I was wondering if there was an easier way of cleaning Teddie up after a walk? He loves to run in the muddiest puddles which i do love to see as hes having so much fun! But it means that each time we get home I put him in the shower n hose him down. 

What does everyone else do? im just starting to think im doing it wrong n surely not everyone has to shower their poo after a walk?


----------



## CockapooTeddie (Oct 27, 2015)

This is him at his least muddiest


----------



## Goosey (Aug 22, 2014)

Other than buying him wellies 
I think showering him of every time is the only way to go. keeping their coats shorter in the winter months can make life easier,so at least when you have to shower them off so often it makes drying time quicker. 
Sid at the moment has only had a puppy trim and now his coat is getting longer it's making life a little more challenging,especially when you have two of them to try and clean!


----------



## Marzi (Sep 17, 2012)

There is NO easy way.
I have my two trimmed shorter in the winter...
They wear their equafleece dog suits if it is cold enough - that way mud is limited to lower legs, ears and tail end.
I try and plan my walk so that the last bit is over not so muddy grass- that way they can have a charge around and clean off some of the mud.
I have a blaster - that is fabulous - as I can dry them off quite quickly.
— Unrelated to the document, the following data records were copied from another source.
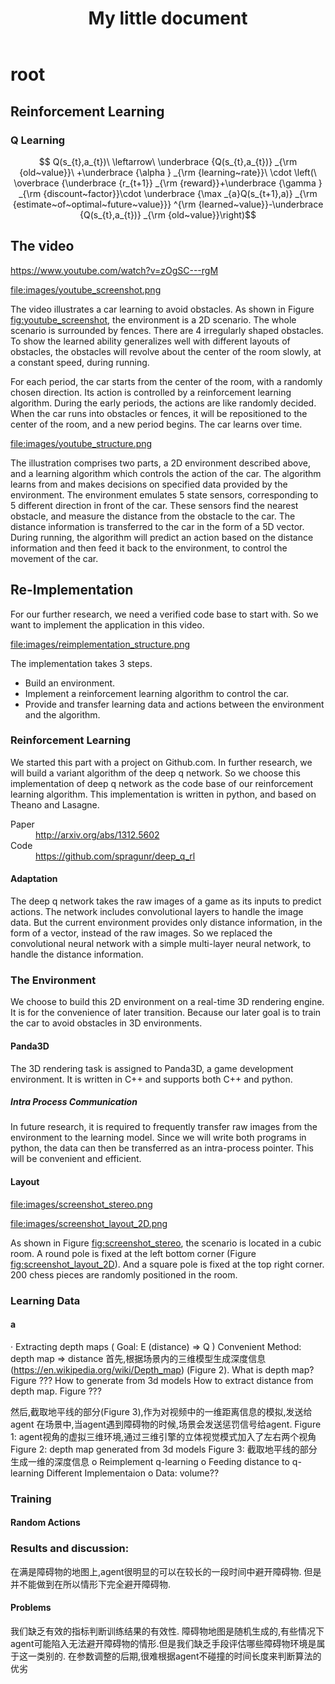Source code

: #+OPTIONS: H:7
#+LaTeX_CLASS: koma-article
#+TITLE: My little document

* root
** Reinforcement Learning
***  Q Learning
$$
Q(s_{t},a_{t})\
\leftarrow\
 \underbrace {Q(s_{t},a_{t})} _{\rm {old~value}}\
+\underbrace {\alpha } _{\rm {learning~rate}}\
\cdot \left(\
\overbrace {\underbrace {r_{t+1}} _{\rm {reward}}+\underbrace {\gamma } _{\rm {discount~factor}}\cdot \underbrace {\max _{a}Q(s_{t+1},a)} _{\rm {estimate~of~optimal~future~value}}} ^{\rm {learned~value}}-\underbrace {Q(s_{t},a_{t})} _{\rm {old~value}}\right)$$
** The video
   https://www.youtube.com/watch?v=zOgSC---rgM
   
   #+CAPTION: youtube_screenshot
   #+ATTR_LATEX: :width 10cm
   #+NAME:   fig:youtube_screenshot
   file:images/youtube_screenshot.png
   
   The video illustrates a car learning to avoid obstacles. 
   As shown in Figure [[fig:youtube_screenshot]], the environment is a 2D scenario.
   The whole scenario is surrounded by fences.
   There are 4 irregularly shaped obstacles.
   To show the learned ability generalizes well with different layouts of obstacles,
   the obstacles will revolve about the center of the room slowly,
   at a constant speed, during running.

   For each period, the car starts from the center of the room,
   with a randomly chosen direction.
   Its action is controlled by a reinforcement learning algorithm.
   During the early periods, the actions are like randomly decided.
   When the car runs into obstacles or fences,
   it will be repositioned to the center of the room, and a new period begins.
   The car learns over time.
   
   #+CAPTION: youtube_structure
   #+ATTR_LATEX: :width 10cm
   #+NAME:   fig:youtube_structure
   file:images/youtube_structure.png
 
   The illustration comprises two parts, a 2D environment described above,
   and a learning algorithm which controls the action of the car.
   The algorithm learns from and makes decisions on specified data provided by the environment.
   The environment emulates 5 state sensors,
   corresponding to 5 different direction in front of the car.
   These sensors find the nearest obstacle,
   and measure the distance from the obstacle to the car.
   The distance information is transferred to the car in the form of a 5D vector.
   During running, the algorithm will predict an action based on the distance information 
   and then feed it back to the environment, to control the movement of the car. 
 
** Re-Implementation
   For our further research, we need a verified code base to start with. 
   So we want to implement the application in this video. 
    
   #+CAPTION: structure
   #+ATTR_LATEX: :width 10cm
   #+NAME:   fig:reimplementation_structure
   file:images/reimplementation_structure.png
 
   The implementation takes 3 steps.
   - Build an environment.
   - Implement a reinforcement learning algorithm to control the car.
   - Provide and transfer learning data and actions between the environment and the algorithm.

*** Reinforcement Learning 
    We started this part with a project on Github.com.
    In further research, we will build a variant algorithm of the deep q network.
    So we choose this implementation of deep q network as the code base of our reinforcement learning algorithm.
    This implementation is written in python, and based on Theano and Lasagne.

    - Paper :: http://arxiv.org/abs/1312.5602
    - Code :: https://github.com/spragunr/deep_q_rl
**** Adaptation
     The deep q network takes the raw images of a game as its inputs to predict actions.
     The network includes convolutional layers to handle the image data.
     But the current environment provides only distance information, 
     in the form of a vector, 
     instead of the raw images.
     So we replaced the convolutional neural network with a simple multi-layer neural network,
     to handle the distance information.
*** The Environment
    We choose to build this 2D environment on a real-time 3D rendering engine. 
    It is for the convenience of later transition.
    Because our later goal is to train the car to avoid obstacles in 3D environments. 
**** Panda3D
     The 3D rendering task is assigned to Panda3D, a game development environment.
     It is written in C++ and supports both C++ and python.
***** Intra Process Communication
      In future research, 
      it is required to frequently transfer raw images from the environment to the learning model.
      Since we will write both programs in python, the data can then be transferred as an intra-process pointer.
      This will be convenient and efficient.

**** Layout 
     
     #+CAPTION: A 3D view
     #+ATTR_LATEX: :width 10cm
     #+NAME:   fig:screenshot_stereo
     file:images/screenshot_stereo.png

     #+CAPTION: A top-down view. Red shapes represents obstacles. (mark the poles later)(Green circle/blue lines remove later) Green destination(remove)Blue line routes (remove)
     #+ATTR_LATEX: :width 10cm
     #+NAME:   fig:screenshot_layout_2D
     file:images/screenshot_layout_2D.png

     As shown in Figure [[fig:screenshot_stereo]], the scenario is located in a cubic room.
     A round pole is fixed at the left bottom corner (Figure [[fig:screenshot_layout_2D]]).
     And a square pole is fixed at the top right corner.
     200 chess pieces are randomly positioned in the room.

*** Learning Data
**** a
 
·         Extracting depth maps (
Goal: E (distance) => Q )
Convenient Method: depth map => distance
首先,根据场景内的三维模型生成深度信息(https://en.wikipedia.org/wiki/Depth_map) (Figure 2).
What is depth map? Figure ???
How to generate from 3d models
How to extract distance from depth map. Figure ???

然后,截取地平线的部分(Figure 3),作为对视频中的一维距离信息的模拟,发送给agent
在场景中,当agent遇到障碍物的时候,场景会发送惩罚信号给agent.
Figure 1: agent视角的虚拟三维环境,通过三维引擎的立体视觉模式加入了左右两个视角
Figure 2: depth map generated from 3d models
Figure 3: 截取地平线的部分生成一维的深度信息
o   Reimplement q-learning
o   Feeding distance to q-learning
Different Implementaion
o   Data: volume??
*** Training
**** Random Actions
*** Results and discussion:
    在满是障碍物的地图上,agent很明显的可以在较长的一段时间中避开障碍物. 但是并不能做到在所以情形下完全避开障碍物.
**** Problems
     我们缺乏有效的指标判断训练结果的有效性. 障碍物地图是随机生成的,有些情况下agent可能陷入无法避开障碍物的情形.但是我们缺乏手段评估哪些障碍物环境是属于这一类别的.
     在参数调整的后期,很难根据agent不碰撞的时间长度来判断算法的优劣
If I don't wash them first the blaster blows the dirt off their coats too.... makes for a messy floor/wall in the utility room


----------



## bearthecockapoo (Mar 17, 2015)

Rainsuit perhaps? I think there was a thread a while ago that Barb posted showing Maggie in a very stylish rainsuit.


----------



## 2ndhandgal (Aug 29, 2011)

Molly is a muck monster - she usually wears a jumper of some sort in the muddy weather and gets a dunk in the sink when we get home which cleans the worst of the mud off her legs. She then dries off usually on my lap on a towel while I have a post walk coffee. I also keep her relatively short coated and can usually comb any other mud splatters out of her coat when she is dry later on.


----------



## suem56 (Nov 23, 2015)

Bit late but just come across this and it struck a chord. Also fed up of the twice daily clean-up, I recently bought these (hope link works)
http://www.zooplus.co.uk/shop/dogs/dog_clothing/waterproof/248453
There's a picture there entitled 'Dexter playing in the woods' - which I can't seem to upload here

Look better on than in the picture! Absolutely love them. I was worried that Dexter would fight to stop me putting them on him, but in fact he almost helps me as he likes wearing them, and he knows they mean walkies 

Of course the lower legs still get dirty, but I have a plastic toy box that is just the right size and a few inches of warm water, stand him in it and give paws a rub with a microfibre mitt, sorted.


----------